The end result is smoky, juicy, savory-sweet Bak Kwa that's really addictive. It's different from your regular jerky from gas station, it won't cost you your molar and certainly deserves better to be labeled as jerky.

We gave it a lot of thoughts and found another word for it: Southeast Asian Charcuterie.

It is Southeast Asian because of where Bak Kwa (or Bak Kua) originates from Southeast Asian countries Singapore and Malaysia. Charcuterie means the art of cooking and crafting meat products. So here you have it!

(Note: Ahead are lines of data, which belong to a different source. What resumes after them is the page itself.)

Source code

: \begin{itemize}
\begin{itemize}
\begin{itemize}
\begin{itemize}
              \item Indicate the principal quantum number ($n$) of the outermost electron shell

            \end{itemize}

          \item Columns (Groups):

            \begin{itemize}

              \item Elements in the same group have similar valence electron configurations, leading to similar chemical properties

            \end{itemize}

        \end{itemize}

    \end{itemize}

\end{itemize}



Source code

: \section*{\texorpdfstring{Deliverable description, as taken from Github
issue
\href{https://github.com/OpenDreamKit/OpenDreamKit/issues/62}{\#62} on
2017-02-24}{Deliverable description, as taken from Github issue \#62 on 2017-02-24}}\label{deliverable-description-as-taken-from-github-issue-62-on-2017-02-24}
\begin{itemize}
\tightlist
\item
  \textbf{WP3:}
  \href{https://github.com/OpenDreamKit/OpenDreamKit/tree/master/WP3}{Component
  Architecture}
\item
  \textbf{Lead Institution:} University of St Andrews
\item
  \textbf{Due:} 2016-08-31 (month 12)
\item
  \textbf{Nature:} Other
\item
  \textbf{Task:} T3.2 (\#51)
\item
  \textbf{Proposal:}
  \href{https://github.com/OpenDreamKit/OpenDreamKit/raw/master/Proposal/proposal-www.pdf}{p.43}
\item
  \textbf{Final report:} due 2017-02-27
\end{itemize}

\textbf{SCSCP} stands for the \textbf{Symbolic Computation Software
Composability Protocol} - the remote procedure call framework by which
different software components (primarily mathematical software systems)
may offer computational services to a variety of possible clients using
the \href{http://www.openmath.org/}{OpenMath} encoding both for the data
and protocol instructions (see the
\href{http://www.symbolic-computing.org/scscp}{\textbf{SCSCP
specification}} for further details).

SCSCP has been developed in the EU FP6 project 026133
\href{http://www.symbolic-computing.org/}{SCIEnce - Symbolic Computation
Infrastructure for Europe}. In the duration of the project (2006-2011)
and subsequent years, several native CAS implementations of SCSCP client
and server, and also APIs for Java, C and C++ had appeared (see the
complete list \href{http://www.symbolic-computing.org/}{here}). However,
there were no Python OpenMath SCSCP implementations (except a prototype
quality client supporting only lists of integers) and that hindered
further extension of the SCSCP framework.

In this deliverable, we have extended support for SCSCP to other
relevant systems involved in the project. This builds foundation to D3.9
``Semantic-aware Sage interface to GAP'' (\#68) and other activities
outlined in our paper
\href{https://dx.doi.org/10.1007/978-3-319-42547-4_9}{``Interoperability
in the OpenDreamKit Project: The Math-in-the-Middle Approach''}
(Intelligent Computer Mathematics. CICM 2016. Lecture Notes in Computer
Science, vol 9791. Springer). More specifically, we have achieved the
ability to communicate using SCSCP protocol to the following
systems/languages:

A little bit of interesting history: 

Charcuterie is particularly well developed in regions and countries where rearing pigs has been a long standing tradition, such as the Auvergne, Alsace, Italy and Germany in the West; to China, Japan and Russia on the other side of the world.  Historically, the Roman porcella law fixed the manner of rearing, feeding, slaughtering and preparing pork, and recorded literature speculated that the Romans were probably the instigators of pork butchery as a trade.  It wasn’t until 1475 that, in France, an edict of the provostship of Paris granted to maÎtres chayrcutiers-saucissiers-boudiniers the right to sell cooked and prepared pork flesh (and also fish during Lent).  In 1476, these tradesmen formed a special category, distinct from the roaster (or oyers, with whom they have been confused until then), but they still formed part of the corporation of butchers.  Later in 1513, the chaircuitiers (from chair, ‘flesh’ and cuit, ‘cooked’) gained the right to lay in a supply of pork meat directly, without being obliged to go to the butchers.

In Pan-asian countries like Singapore and Malaysia, charcuterie is also fondly called Bak Kwa. It is a favorite meat snack and well-received gifts during festivals such as the Lunar New Year. It is considered a delicacy and certainly worth it's weight in gold because of how delicious it is.